Exercise 1: Quote the portion of the probability discussion that runs from "Jack receives monthly" up to and including "allowance is 2/3.".

Text provided:
The trouble lies in the wording of the problem, which is only clarified after seeing the given answer.
Jack receives monthly allowance of \$10, \$50 or \$100 with equal probability.
Straight forward; the marginal distribution of the allowance is uniform over those values.$$\mathsf P(Y{=}k) ~=~ \tfrac 13\quad\Big[ k\in\{10,50,100\}\Big]$$
Jack puts part of the money into his savings box. Each month he puts \$1, \$5 or \$10 into the box with equal probability.
This is the marginal distribution of the savings. $$\mathsf P(X=k) ~=~ \tfrac 13\quad\Big[ k\in\{1,5,10\}\Big]$$
If he receives \$10 he doesn't put \$10 into the box. The probability that Jack will save tenth of the allowance is 2/3.

Exercise 2: Gather every line of the listing below that contains the string "Required", treating uppercase and lowercase letters as distinct.

Data extract:
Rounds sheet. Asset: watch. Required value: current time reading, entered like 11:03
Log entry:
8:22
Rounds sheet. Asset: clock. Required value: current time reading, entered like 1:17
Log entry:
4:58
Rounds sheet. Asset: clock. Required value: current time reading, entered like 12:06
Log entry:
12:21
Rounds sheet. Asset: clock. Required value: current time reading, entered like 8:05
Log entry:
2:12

--

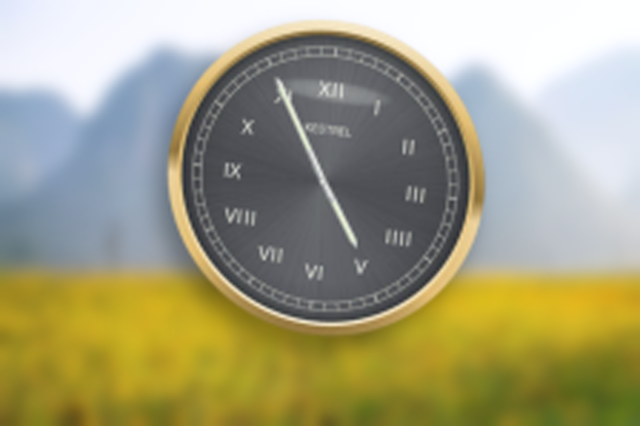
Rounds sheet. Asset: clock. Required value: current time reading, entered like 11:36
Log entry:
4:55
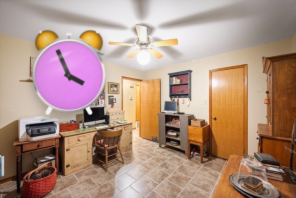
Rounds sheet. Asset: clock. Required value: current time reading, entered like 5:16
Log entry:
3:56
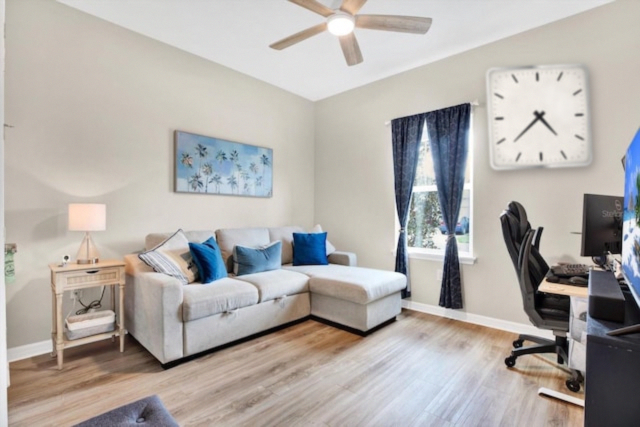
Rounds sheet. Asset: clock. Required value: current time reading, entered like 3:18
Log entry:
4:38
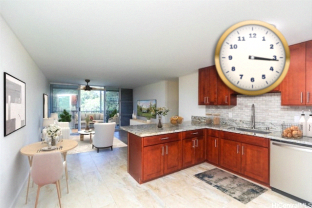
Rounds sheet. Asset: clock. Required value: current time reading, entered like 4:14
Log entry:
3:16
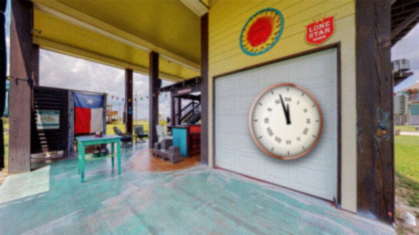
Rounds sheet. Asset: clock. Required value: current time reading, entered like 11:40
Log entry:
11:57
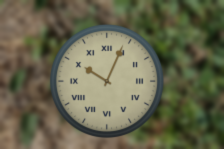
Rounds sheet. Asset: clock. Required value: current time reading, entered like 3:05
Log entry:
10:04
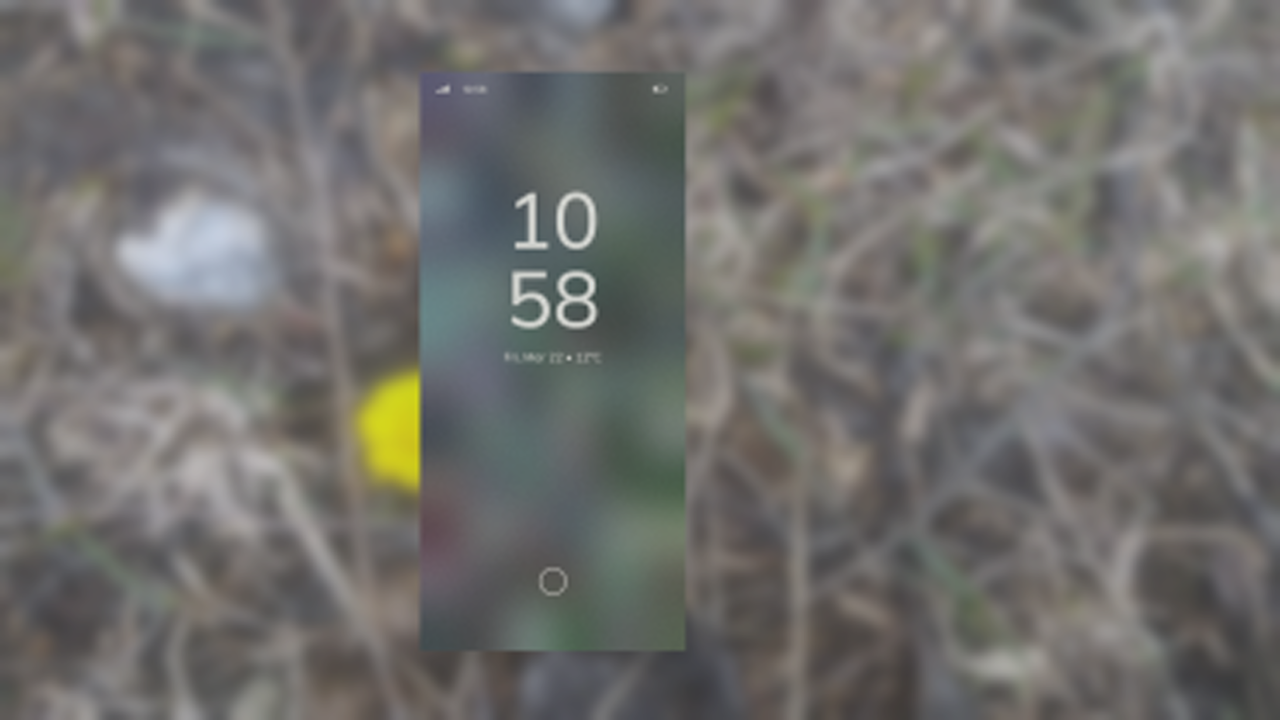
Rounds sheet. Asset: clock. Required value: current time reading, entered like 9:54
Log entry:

Written reply 1:
Jack receives monthly allowance of \$10, \$50 or \$100 with equal probability.
Straight forward; the marginal distribution of the allowance is uniform over those values.$$\mathsf P(Y{=}k) ~=~ \tfrac 13\quad\Big[ k\in\{10,50,100\}\Big]$$
Jack puts part of the money into his savings box. Each month he puts \$1, \$5 or \$10 into the box with equal probability.
This is the marginal distribution of the savings. $$\mathsf P(X=k) ~=~ \tfrac 13\quad\Big[ k\in\{1,5,10\}\Big]$$
If he receives \$10 he doesn't put \$10 into the box. The probability that Jack will save tenth of the allowance is 2/3.

Written reply 2:
Rounds sheet. Asset: watch. Required value: current time reading, entered like 11:03
Rounds sheet. Asset: clock. Required value: current time reading, entered like 1:17
Rounds sheet. Asset: clock. Required value: current time reading, entered like 12:06
Rounds sheet. Asset: clock. Required value: current time reading, entered like 8:05
Rounds sheet. Asset: clock. Required value: current time reading, entered like 11:36
Rounds sheet. Asset: clock. Required value: current time reading, entered like 5:16
Rounds sheet. Asset: clock. Required value: current time reading, entered like 3:18
Rounds sheet. Asset: clock. Required value: current time reading, entered like 4:14
Rounds sheet. Asset: clock. Required value: current time reading, entered like 11:40
Rounds sheet. Asset: clock. Required value: current time reading, entered like 3:05
Rounds sheet. Asset: clock. Required value: current time reading, entered like 9:54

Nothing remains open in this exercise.